TO DO: Format the lines from the one containing "to_bus, from_bus" up to and including the one containing "What is the ratio" as a numbered list, leaving out any blank lines.

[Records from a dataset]
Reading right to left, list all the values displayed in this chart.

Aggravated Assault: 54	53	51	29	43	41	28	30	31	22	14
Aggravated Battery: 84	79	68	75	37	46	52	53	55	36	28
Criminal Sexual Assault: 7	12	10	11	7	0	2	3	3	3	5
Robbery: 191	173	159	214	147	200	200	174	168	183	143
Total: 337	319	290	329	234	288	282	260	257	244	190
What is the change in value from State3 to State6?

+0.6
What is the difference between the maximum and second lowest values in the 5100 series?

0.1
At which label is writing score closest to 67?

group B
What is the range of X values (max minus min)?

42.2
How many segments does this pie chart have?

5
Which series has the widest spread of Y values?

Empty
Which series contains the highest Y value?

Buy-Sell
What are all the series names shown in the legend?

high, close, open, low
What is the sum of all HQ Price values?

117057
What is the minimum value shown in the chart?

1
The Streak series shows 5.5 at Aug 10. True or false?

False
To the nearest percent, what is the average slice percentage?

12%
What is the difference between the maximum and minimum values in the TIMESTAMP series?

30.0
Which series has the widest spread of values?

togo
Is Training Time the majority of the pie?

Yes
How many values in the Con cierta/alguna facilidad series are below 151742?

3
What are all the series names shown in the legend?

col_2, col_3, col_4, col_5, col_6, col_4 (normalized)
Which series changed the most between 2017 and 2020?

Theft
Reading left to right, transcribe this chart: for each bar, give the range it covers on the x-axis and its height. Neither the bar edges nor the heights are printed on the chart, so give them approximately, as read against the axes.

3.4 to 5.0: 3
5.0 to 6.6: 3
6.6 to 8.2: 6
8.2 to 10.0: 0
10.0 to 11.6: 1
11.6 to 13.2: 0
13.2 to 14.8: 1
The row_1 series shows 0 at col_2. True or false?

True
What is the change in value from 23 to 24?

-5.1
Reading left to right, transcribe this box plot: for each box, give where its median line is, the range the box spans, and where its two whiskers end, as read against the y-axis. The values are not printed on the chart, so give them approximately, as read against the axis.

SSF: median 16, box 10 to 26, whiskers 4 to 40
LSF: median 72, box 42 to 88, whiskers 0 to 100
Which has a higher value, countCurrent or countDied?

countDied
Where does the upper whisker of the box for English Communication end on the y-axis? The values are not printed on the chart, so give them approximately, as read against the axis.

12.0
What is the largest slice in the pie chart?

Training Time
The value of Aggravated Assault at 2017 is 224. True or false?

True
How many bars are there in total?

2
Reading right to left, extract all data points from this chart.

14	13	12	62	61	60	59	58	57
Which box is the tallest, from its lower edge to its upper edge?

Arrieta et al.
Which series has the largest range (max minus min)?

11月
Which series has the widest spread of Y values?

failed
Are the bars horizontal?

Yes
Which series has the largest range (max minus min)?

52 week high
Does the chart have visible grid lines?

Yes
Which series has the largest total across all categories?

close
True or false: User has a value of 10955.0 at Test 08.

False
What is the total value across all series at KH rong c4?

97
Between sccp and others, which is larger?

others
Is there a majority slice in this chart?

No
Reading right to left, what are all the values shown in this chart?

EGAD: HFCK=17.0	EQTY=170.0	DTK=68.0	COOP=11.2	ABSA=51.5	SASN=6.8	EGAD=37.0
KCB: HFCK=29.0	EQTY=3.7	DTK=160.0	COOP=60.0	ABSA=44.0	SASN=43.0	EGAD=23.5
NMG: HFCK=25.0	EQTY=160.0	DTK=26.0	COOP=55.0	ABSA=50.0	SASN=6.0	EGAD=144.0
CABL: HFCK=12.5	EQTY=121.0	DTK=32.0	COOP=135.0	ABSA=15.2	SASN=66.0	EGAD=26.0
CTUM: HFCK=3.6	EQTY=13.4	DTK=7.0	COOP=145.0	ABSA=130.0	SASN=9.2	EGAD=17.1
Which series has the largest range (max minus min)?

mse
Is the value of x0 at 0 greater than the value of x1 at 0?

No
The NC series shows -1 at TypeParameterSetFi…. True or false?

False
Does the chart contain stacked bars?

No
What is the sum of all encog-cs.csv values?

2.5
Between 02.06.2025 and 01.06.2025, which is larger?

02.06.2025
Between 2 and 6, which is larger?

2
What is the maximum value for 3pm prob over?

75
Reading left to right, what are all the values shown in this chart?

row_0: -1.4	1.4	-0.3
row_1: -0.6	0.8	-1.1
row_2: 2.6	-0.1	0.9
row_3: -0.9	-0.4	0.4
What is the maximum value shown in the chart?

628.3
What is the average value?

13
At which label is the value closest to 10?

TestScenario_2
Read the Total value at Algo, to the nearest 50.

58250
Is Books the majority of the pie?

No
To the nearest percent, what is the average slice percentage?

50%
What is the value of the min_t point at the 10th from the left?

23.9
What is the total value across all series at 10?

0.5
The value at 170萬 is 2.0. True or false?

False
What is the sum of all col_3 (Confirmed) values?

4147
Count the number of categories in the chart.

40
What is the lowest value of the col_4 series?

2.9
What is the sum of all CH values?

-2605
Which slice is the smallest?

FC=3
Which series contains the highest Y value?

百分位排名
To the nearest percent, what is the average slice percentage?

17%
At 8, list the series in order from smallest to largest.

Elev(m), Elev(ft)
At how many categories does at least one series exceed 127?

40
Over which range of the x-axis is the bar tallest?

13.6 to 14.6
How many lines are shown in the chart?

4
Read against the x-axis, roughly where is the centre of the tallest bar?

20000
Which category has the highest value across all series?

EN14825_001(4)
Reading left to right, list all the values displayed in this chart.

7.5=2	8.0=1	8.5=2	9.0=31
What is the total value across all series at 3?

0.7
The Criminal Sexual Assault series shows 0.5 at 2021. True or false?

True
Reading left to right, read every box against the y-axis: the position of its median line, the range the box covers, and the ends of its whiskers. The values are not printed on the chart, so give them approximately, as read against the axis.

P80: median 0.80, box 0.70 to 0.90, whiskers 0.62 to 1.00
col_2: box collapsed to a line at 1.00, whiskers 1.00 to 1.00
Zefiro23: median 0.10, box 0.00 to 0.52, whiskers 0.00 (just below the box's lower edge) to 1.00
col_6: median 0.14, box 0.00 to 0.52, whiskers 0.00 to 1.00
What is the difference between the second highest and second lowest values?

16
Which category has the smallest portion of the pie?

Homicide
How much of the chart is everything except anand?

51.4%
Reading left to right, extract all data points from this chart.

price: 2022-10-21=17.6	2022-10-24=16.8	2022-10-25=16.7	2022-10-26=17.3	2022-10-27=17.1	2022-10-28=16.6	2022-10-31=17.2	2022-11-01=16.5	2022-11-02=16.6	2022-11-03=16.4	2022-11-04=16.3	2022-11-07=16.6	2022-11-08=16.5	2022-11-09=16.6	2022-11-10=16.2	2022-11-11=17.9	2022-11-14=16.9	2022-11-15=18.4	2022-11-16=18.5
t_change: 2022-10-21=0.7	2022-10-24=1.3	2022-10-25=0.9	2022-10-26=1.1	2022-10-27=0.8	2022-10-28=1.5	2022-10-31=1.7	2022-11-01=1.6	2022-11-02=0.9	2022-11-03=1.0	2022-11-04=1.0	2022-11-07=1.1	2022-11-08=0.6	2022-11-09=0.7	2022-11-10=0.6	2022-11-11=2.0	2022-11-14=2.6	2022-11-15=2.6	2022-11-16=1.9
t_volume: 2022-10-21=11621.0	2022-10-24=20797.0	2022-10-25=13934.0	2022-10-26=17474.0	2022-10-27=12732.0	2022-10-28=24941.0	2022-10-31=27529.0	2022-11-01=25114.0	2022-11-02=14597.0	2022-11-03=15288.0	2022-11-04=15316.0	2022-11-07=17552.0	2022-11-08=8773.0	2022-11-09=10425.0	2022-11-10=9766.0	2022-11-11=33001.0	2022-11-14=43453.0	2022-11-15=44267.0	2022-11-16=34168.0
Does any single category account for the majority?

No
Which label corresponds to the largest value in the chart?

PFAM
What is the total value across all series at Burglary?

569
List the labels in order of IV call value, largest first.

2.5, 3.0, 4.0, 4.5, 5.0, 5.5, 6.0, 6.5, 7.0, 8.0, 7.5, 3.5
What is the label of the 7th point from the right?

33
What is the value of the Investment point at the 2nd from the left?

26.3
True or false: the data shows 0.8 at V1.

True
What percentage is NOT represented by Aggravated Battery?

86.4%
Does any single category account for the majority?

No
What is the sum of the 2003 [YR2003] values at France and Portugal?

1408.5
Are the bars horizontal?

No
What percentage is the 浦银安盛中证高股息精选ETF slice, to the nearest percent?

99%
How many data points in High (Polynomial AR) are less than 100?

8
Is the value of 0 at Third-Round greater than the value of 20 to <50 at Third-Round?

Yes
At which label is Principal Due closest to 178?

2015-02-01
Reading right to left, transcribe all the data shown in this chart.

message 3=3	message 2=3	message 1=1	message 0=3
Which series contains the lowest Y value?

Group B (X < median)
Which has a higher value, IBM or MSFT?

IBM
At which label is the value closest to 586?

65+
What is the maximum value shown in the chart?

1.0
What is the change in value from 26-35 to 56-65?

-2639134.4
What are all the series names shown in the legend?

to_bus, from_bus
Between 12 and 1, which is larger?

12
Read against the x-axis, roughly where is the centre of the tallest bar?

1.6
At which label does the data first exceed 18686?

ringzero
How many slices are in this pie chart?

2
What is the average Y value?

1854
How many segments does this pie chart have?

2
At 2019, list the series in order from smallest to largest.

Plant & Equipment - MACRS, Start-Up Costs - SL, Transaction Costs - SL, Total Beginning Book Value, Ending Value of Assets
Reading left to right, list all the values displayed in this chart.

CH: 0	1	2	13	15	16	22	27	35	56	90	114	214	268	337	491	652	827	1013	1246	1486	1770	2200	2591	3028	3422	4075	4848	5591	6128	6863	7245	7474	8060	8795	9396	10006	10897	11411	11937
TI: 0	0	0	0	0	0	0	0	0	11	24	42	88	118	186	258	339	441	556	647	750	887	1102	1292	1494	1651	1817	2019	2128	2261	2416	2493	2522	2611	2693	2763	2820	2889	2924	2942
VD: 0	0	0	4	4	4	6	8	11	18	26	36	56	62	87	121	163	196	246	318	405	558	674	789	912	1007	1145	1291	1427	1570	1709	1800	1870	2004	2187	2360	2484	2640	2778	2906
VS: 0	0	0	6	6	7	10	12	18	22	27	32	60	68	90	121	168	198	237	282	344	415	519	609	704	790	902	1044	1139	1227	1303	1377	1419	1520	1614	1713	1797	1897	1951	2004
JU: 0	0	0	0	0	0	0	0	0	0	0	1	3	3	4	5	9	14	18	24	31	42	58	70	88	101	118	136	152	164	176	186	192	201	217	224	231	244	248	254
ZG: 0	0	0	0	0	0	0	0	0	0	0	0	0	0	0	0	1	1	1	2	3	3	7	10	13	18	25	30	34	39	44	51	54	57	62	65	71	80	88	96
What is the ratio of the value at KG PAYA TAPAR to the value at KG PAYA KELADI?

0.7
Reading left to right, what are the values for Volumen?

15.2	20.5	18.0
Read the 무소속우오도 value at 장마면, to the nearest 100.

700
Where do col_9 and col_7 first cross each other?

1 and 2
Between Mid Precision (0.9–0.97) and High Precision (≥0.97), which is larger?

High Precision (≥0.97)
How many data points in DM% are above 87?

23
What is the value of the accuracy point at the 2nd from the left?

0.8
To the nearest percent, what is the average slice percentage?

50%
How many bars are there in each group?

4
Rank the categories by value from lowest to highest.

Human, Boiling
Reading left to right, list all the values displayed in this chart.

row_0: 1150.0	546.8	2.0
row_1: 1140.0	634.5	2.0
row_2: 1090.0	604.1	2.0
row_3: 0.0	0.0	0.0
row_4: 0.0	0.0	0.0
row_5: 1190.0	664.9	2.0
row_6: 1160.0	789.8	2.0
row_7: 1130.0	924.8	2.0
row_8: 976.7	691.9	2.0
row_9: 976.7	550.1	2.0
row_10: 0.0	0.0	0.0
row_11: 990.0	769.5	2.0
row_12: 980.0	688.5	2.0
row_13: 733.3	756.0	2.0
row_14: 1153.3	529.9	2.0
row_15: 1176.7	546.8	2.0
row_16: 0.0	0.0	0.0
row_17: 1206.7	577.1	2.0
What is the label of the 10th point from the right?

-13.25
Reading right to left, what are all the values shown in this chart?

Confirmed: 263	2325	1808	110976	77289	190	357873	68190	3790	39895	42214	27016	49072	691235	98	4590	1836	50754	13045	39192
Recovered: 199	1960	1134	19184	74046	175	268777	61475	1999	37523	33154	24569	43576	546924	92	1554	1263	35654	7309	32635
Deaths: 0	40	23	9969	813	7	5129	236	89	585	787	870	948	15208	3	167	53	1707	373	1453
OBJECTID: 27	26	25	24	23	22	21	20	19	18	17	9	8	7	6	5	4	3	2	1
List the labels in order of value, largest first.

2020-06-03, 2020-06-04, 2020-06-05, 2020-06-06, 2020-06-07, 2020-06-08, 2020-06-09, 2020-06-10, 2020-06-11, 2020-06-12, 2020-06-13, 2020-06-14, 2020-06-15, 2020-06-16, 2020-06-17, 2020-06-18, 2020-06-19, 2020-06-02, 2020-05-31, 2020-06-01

RESPONSE TO THE EXERCISE:
1. to_bus, from_bus
2. Between 12 and 1, which is larger?
3. 12
4. Read against the x-axis, roughly where is the centre of the tallest bar?
5. 1.6
6. At which label does the data first exceed 18686?
7. ringzero
8. How many slices are in this pie chart?
9. 2
10. What is the average Y value?
11. 1854
12. How many segments does this pie chart have?
13. 2
14. At 2019, list the series in order from smallest to largest.
15. Plant & Equipment - MACRS, Start-Up Costs - SL, Transaction Costs - SL, Total Beginning Book Value, Ending Value of Assets
16. Reading left to right, list all the values displayed in this chart.
17. CH: 0	1	2	13	15	16	22	27	35	56	90	114	214	268	337	491	652	827	1013	1246	1486	1770	2200	2591	3028	3422	4075	4848	5591	6128	6863	7245	7474	8060	8795	9396	10006	10897	11411	11937
18. TI: 0	0	0	0	0	0	0	0	0	11	24	42	88	118	186	258	339	441	556	647	750	887	1102	1292	1494	1651	1817	2019	2128	2261	2416	2493	2522	2611	2693	2763	2820	2889	2924	2942
19. VD: 0	0	0	4	4	4	6	8	11	18	26	36	56	62	87	121	163	196	246	318	405	558	674	789	912	1007	1145	1291	1427	1570	1709	1800	1870	2004	2187	2360	2484	2640	2778	2906
20. VS: 0	0	0	6	6	7	10	12	18	22	27	32	60	68	90	121	168	198	237	282	344	415	519	609	704	790	902	1044	1139	1227	1303	1377	1419	1520	1614	1713	1797	1897	1951	2004
21. JU: 0	0	0	0	0	0	0	0	0	0	0	1	3	3	4	5	9	14	18	24	31	42	58	70	88	101	118	136	152	164	176	186	192	201	217	224	231	244	248	254
22. ZG: 0	0	0	0	0	0	0	0	0	0	0	0	0	0	0	0	1	1	1	2	3	3	7	10	13	18	25	30	34	39	44	51	54	57	62	65	71	80	88	96
23. What is the ratio of the value at KG PAYA TAPAR to the value at KG PAYA KELADI?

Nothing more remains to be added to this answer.